From: "Phil Dawes" <pdawes@users.sourceforge.net>
Subject: less-restrictive range and domain terms
Date: Tue, 4 May 2004 15:51:52 +0100

> Hi All,
> 
> I've recently found myself wanting a less-restrictive version of
> rdfs:range (or owl:allValuesFrom) and rdfs:domain. I want to say
> 'property *can* have range of class foo' rather than 'property *must*
> have range of class foo'.

Hmm.  

First of all, there is no 'property *must* have range of class foo' in RDF
or OWL.  All there is is ``property *has* range class foo''.

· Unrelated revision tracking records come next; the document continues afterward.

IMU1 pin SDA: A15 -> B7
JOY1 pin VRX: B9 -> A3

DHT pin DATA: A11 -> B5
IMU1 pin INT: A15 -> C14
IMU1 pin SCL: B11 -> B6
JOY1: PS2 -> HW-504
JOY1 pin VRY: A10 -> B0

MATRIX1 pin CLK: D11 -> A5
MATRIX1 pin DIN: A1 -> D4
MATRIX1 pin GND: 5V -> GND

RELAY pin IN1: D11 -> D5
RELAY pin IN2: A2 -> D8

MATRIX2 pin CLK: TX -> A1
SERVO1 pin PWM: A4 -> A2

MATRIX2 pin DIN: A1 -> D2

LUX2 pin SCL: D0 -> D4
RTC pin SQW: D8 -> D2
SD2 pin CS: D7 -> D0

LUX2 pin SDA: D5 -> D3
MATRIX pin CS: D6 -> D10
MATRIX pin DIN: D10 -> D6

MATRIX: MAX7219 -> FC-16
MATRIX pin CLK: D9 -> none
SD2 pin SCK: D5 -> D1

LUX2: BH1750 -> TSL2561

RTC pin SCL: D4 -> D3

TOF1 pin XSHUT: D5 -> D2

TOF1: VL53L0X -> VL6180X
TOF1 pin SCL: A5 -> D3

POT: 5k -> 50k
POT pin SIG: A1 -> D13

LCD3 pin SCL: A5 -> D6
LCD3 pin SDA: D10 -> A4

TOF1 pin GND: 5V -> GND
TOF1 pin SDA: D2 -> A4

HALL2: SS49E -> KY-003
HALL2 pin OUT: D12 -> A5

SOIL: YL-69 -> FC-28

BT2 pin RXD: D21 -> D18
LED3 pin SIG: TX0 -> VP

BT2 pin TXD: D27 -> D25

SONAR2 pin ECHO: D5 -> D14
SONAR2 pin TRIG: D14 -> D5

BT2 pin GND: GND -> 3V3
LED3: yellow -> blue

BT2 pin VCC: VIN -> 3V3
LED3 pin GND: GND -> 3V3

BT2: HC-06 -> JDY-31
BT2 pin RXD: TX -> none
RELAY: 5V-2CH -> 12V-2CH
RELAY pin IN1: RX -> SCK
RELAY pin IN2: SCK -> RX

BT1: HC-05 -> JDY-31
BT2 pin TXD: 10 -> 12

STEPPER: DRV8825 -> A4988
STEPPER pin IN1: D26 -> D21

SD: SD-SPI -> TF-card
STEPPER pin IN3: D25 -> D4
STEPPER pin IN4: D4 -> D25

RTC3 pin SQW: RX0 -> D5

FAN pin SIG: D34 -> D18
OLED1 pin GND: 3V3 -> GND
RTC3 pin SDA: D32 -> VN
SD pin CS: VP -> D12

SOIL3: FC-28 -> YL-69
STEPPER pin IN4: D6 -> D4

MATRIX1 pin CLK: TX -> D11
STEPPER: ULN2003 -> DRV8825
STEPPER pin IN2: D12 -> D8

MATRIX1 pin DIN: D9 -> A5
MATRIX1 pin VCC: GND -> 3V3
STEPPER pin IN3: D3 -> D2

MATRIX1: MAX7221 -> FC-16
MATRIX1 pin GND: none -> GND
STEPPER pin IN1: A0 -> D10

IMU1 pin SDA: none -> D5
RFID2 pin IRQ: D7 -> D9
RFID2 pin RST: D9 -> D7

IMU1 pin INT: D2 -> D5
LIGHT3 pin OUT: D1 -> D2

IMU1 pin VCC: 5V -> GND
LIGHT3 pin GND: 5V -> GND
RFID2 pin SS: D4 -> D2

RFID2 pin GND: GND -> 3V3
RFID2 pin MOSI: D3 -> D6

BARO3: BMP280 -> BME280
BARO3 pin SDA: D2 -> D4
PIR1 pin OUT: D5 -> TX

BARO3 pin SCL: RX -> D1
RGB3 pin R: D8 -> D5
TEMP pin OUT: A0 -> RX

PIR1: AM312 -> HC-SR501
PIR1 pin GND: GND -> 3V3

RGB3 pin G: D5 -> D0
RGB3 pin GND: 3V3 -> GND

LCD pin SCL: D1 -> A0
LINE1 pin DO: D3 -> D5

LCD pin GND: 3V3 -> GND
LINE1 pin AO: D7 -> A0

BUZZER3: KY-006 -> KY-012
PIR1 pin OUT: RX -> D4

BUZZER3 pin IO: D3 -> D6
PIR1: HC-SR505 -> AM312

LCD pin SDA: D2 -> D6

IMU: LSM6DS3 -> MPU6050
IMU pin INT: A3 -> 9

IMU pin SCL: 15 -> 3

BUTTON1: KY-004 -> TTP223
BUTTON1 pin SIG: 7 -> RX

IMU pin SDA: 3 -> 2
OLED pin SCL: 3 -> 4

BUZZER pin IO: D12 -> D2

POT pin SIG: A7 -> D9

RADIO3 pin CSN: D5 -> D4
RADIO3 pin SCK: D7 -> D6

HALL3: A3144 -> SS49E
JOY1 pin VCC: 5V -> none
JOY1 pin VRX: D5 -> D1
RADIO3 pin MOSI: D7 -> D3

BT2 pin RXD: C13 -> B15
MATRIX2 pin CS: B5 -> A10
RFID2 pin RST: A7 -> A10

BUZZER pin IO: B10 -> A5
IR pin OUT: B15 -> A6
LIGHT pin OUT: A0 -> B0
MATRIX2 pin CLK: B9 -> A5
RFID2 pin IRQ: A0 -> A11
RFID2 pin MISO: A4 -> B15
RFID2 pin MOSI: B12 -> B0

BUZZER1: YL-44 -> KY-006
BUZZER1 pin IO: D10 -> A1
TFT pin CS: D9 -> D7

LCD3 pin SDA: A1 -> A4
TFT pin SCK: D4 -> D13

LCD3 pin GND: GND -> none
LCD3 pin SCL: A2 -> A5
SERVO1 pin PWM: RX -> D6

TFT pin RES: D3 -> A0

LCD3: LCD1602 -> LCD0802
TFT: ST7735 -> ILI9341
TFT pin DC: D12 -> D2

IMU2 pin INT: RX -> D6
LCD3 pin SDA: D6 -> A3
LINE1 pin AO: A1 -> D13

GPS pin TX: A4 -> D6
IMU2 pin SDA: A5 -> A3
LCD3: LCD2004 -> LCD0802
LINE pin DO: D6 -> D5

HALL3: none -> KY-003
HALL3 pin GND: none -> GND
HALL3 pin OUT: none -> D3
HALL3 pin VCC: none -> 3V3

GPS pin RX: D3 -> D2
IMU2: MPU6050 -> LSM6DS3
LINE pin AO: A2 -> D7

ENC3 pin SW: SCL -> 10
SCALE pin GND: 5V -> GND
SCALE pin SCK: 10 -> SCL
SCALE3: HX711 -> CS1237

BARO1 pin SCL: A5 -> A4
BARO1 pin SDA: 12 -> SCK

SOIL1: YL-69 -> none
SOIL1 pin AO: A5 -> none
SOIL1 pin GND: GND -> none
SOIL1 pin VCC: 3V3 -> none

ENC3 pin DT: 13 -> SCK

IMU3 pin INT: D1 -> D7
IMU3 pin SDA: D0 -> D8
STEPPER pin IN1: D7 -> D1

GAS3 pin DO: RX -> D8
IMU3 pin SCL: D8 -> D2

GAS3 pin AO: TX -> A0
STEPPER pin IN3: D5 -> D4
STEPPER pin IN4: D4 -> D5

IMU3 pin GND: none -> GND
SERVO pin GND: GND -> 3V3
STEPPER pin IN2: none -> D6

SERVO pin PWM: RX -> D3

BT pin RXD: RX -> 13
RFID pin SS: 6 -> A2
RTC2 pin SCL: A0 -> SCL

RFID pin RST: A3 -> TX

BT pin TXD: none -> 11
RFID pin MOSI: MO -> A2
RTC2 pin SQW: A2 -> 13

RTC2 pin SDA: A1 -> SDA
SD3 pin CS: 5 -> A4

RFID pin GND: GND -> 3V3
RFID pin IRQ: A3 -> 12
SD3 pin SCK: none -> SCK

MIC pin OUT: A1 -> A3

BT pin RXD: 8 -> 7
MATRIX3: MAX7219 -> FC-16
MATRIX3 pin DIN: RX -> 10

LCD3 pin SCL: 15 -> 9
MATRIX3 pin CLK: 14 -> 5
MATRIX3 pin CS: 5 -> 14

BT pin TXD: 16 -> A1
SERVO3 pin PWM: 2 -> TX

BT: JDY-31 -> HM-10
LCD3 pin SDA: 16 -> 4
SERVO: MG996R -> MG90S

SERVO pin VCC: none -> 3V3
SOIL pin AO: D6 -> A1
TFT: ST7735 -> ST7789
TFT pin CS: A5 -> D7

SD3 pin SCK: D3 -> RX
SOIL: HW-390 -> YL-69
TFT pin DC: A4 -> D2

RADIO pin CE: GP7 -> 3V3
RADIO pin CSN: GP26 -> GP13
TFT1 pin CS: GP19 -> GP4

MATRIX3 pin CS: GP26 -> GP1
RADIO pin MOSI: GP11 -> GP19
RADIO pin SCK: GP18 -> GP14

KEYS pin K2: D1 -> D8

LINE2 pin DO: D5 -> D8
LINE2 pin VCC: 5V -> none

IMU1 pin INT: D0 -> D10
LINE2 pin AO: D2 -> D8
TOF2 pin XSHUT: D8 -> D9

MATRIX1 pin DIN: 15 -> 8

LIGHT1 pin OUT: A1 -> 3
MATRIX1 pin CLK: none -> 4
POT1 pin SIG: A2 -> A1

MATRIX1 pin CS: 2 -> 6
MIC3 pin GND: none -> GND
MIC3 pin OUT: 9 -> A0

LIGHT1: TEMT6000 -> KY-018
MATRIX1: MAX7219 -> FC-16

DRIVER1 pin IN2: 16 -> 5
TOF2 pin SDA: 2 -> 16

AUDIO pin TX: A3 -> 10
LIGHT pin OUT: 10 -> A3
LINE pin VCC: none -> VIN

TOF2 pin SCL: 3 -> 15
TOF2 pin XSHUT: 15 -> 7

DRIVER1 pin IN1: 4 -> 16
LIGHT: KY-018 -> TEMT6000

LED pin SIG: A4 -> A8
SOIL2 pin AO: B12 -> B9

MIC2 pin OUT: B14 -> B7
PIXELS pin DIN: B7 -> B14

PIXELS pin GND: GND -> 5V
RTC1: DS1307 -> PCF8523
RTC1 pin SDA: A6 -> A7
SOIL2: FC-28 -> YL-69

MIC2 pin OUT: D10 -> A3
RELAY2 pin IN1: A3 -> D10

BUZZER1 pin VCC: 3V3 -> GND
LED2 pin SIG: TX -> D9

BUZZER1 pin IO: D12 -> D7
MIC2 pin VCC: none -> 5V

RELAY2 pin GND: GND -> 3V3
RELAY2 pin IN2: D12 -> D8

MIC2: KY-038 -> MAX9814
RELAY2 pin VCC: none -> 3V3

Second, what do you mean by 'property *may* have range of class foo'?
There is a very wide variety of interpretations for this phrase, including
``adding a range of foo for property would not produce an inconsistency''
and ``it would make sense to add a range of foo for property''.  

> I first came across this requirement with my veudas RDF browser when
> consuming RDF without schema information. Hints like 'can have range'
> help when rendering the editing UI.  They can also be inferred easily
> from the RDF.

So, show us the inferences!

In general, I am very skeptical of this sort of claim.  Without some sense
of the meaning you want, there is no way to determine whether the
inferences you would provide are correct.

> The second example was attempting to implement a cross-store querying
> mechanism - I want to make statements like 'in the context of store A,
> property canHaveRange class' This works as a useful hint for the query
> chopper-upper to decide which patterns to run against which stores.
> 
> Does such a term exist anywhere or shall i make one up?

There have been some attempts to incorporate some sort of pragmatic range
information into KR laguages.  I believe that the Galen project had this
sort of construct in some early versions of its representation language.

> (or is there a better way? :-)

Well, yes.  :-)

1/ Let us know what you think this construct means informally.  The above
   description is much too vague to serve, by the way.  Intuitive examples
   would help, especially if they include both positive and negative
   versions of the construct.
2/ Provide a proof or model theory for a language that includes this
   construct.  (I would prefer a model theory, of course.)

Only once that is done can your proposal can be truely evaluated.
(Yes, this is not a trivial request.)

> Many thanks,
> 
> Phil

Peter F. Patel-Schneider
Bell Labs Research

PS:  In some sense this construct exists already.  Just use
     rdfs:canhaverange and make statements like
	ex:foo rdfs:canhaverange ex:bar .
     Inferences are easy - no special inferences are provided!